Dolar (USD)
35.19
Euro (EUR)
36.70
Gram Altın
2953.04
BIST 100
9626.56
02:17 İMSAK'A
KALAN SÜRE

Yeni sistem işe yaradı

Cumhurbaşkanı Başdanışmanı Yalçın Topçu, Türkiye ve dünyada yaşanan son gelişmeleri Milat Gazetesi’ne değerlendirdi. Topçu, Türk halkının ve bürokrasinin yeni sisteme çok çabuk alıştığını söyledi.
 Yeni sistem işe yaradı
08 Eylül 2018 09:32:00
Cumhurbaşkanı Başdanışmanı Yalçın Topçu, Türkiye ve dünyada yaşanan son gelişmeleri Milat Gazetesi’ne değerlendirdi. Topçu, Türk halkının ve bürokrasinin yeni sisteme çok çabuk alıştığını söyledi.

NEŞAT GÜNDOĞDU/ANKARA

Cumhurbaşkanı Başdanışmanı ve Yerli Düşünce Derneği Onursal Başkanı Yalçın Topçu, gündeme ilişkin MİLAT’a özel açıklamalarda bulundu. 24 Haziran sonrası devreye tam olarak giren yeni hükümet sisteminin ABD ile yaşanan gerginlik sonrasında çok faydası olduğunun ortaya çıktığını söyleyen Topçu, aynı zamanda ABD ile ilişkilerde de yeni bir boyuta geçildiğinin altını çizdi.

MHP lideri Devlet Bahçeli’nin duruşunu takdire şayan bir duruş olarak tanımlayan Topçu, Türk Konseyi’nin geçtiğimiz günlerdeki toplantısı hakkında da bilgiler verdi. Topçu, İdlib’deki gergin durum hakkında da önemli değerlendirmeler yaptığı röportajda ilgi çekici açıklamalar yer aldı.

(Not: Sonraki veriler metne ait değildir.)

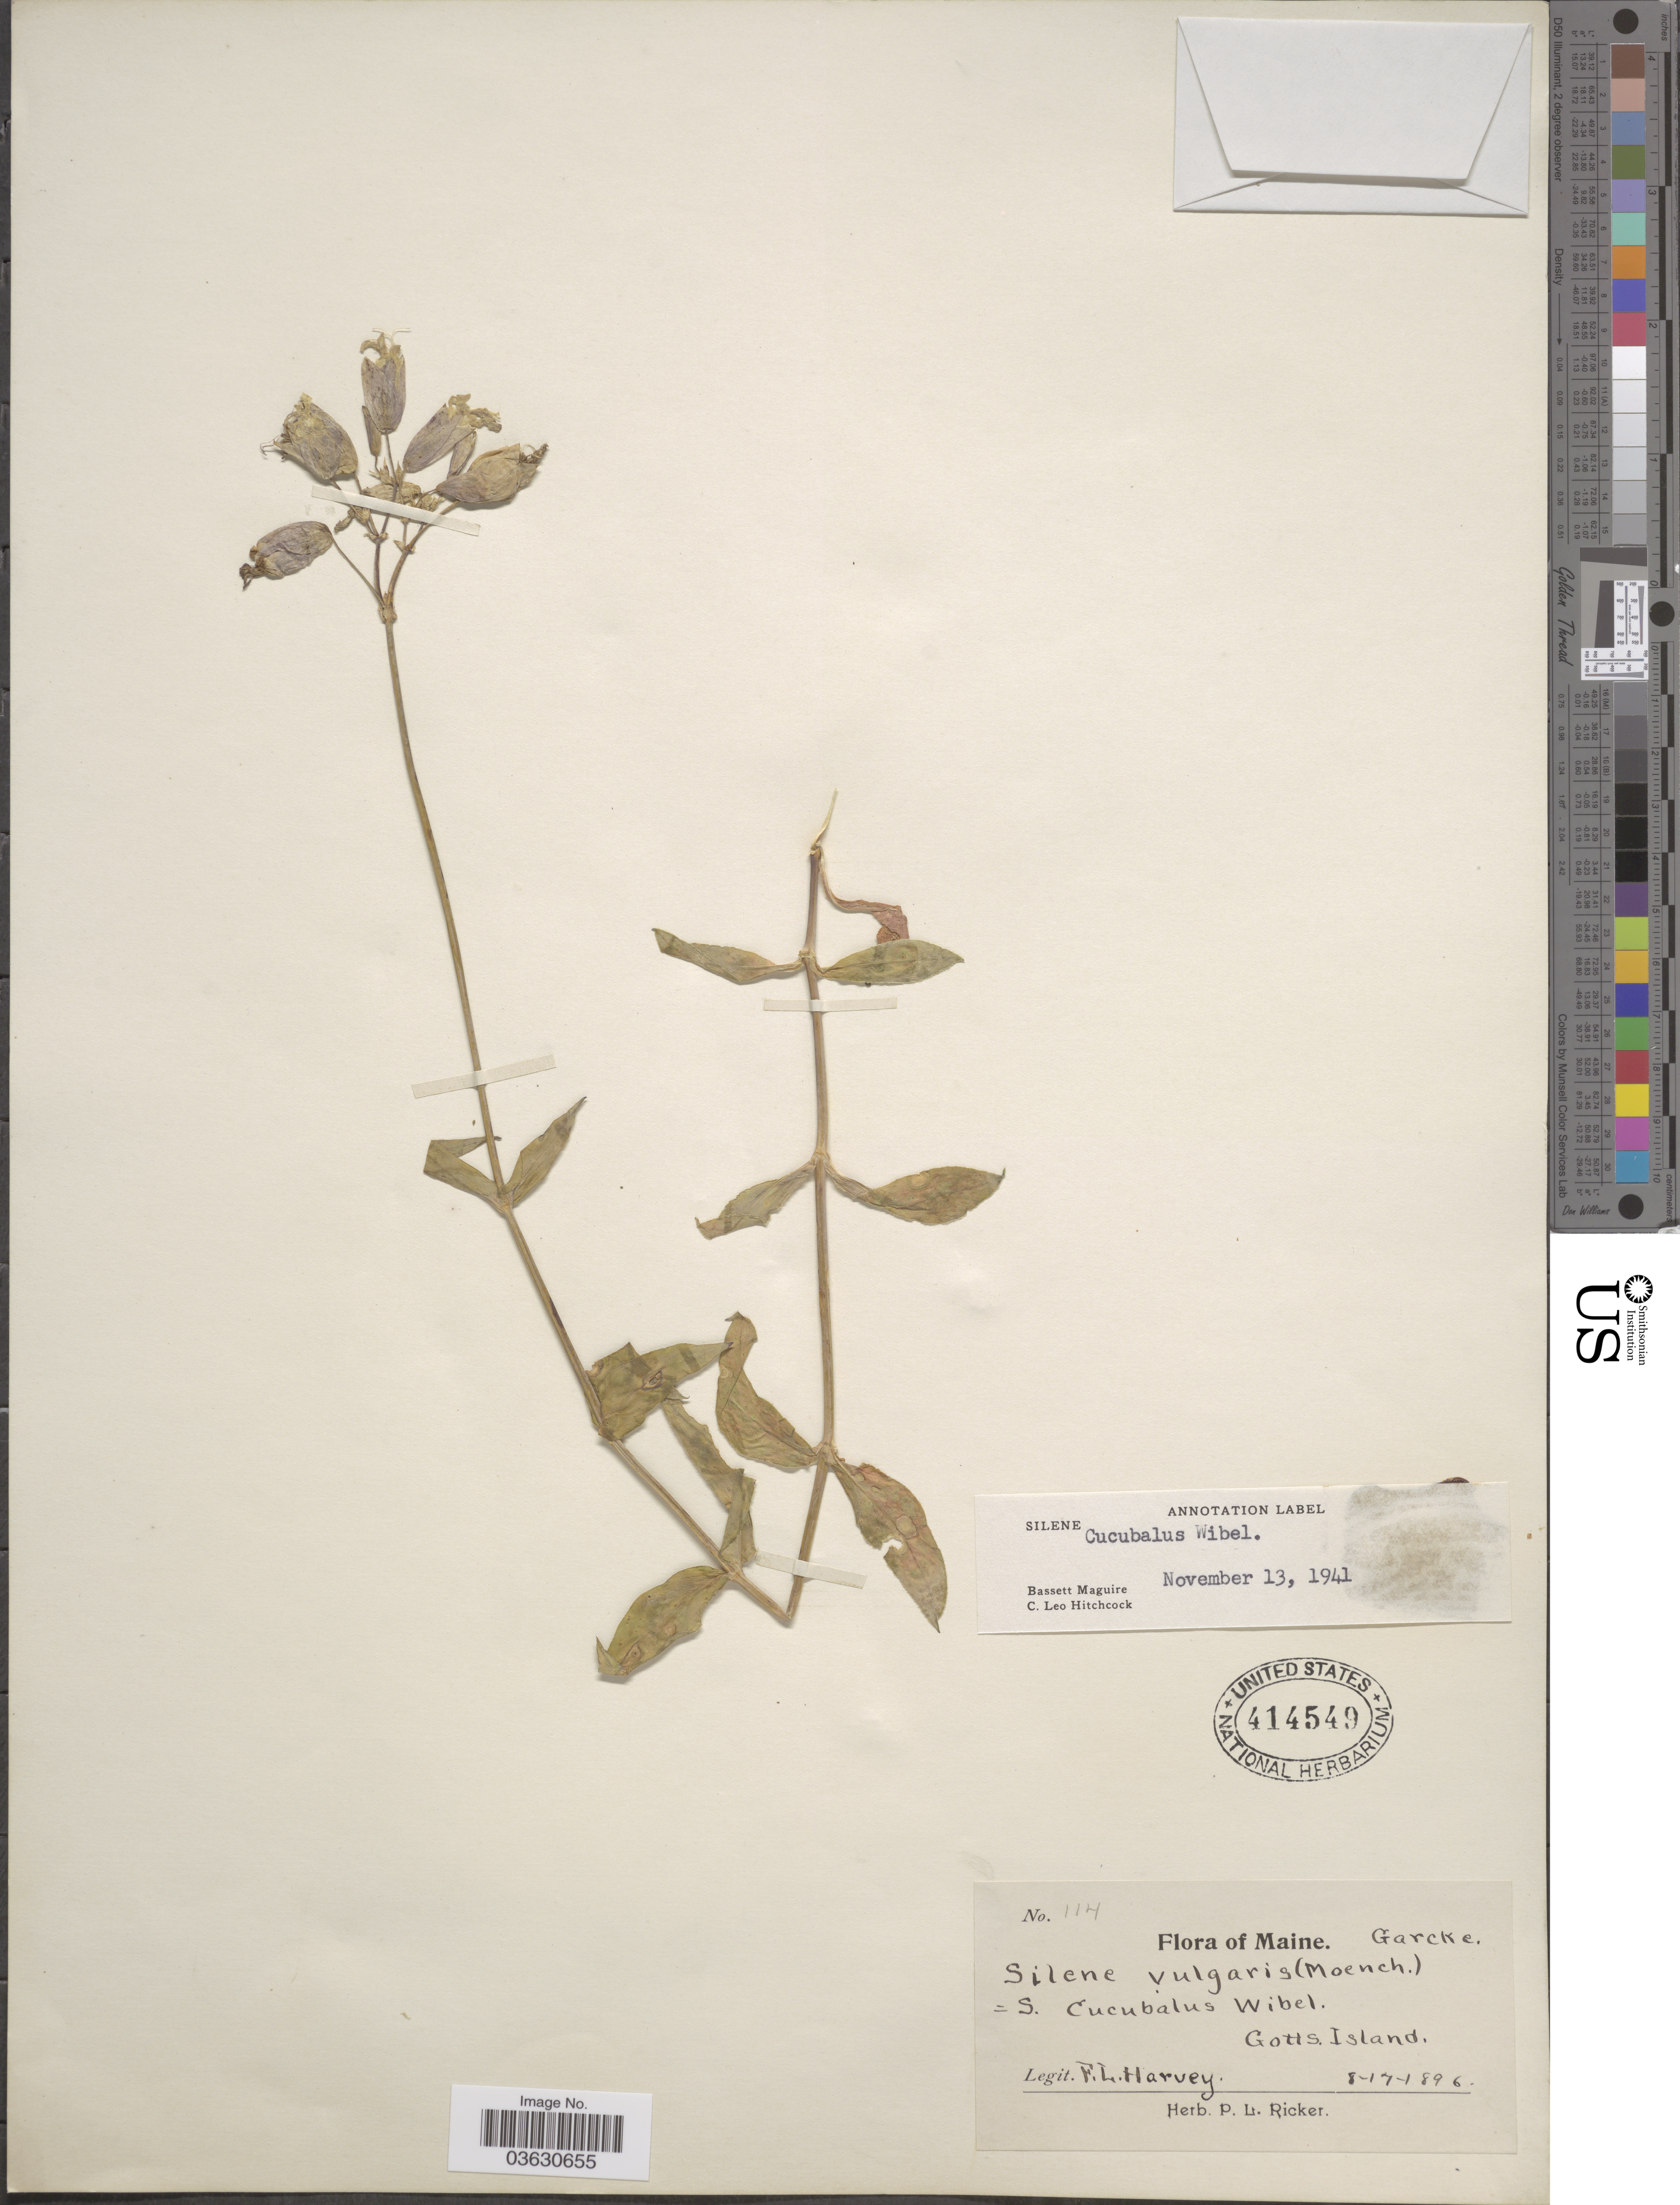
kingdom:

Atalarımızın tarihi misyonu

24 Haziran seçimi sonrasında oluşan siyasi ortamı değerlendiren Topçu, Türkiye’nin geçmişten gelen tarihi sorumlulukları olduğunu ve bugün bu sorumlukları yerine getirmek için ortak hareket edilmesi gerektiğini işaret ederek şöyle konuştu: “Nizam ve merhamet medeniyetimiz, yüzyıllardır ulu bir çınar gibi gölgesinde bulunan üç kıta insanının ihtiyaç duyduğu barışa, adalete, güvenliğe, hak ve özgürlüklere vesile oldu. Bu da insanlığın mutluluğunu ve huzurunu sağladı. Bugün Atalarımızın bu tarihi misyonunu yerine getirmek Cumhuriyetimizin ve milletimizin her ferdinin boynunun borcudur. Bu noktada önce siyasetin feraset ve sorumluluğu çok önem arz eder. MHP kadrolarının ve Sayın Genel Başkanı Devlet Bahçeli’nin duruşu ülkemiz ve insanımız adına her türlü takdire şayandır, umarım diğer muhalefet mensupları da bu duruşu ülke adına örnek alır.”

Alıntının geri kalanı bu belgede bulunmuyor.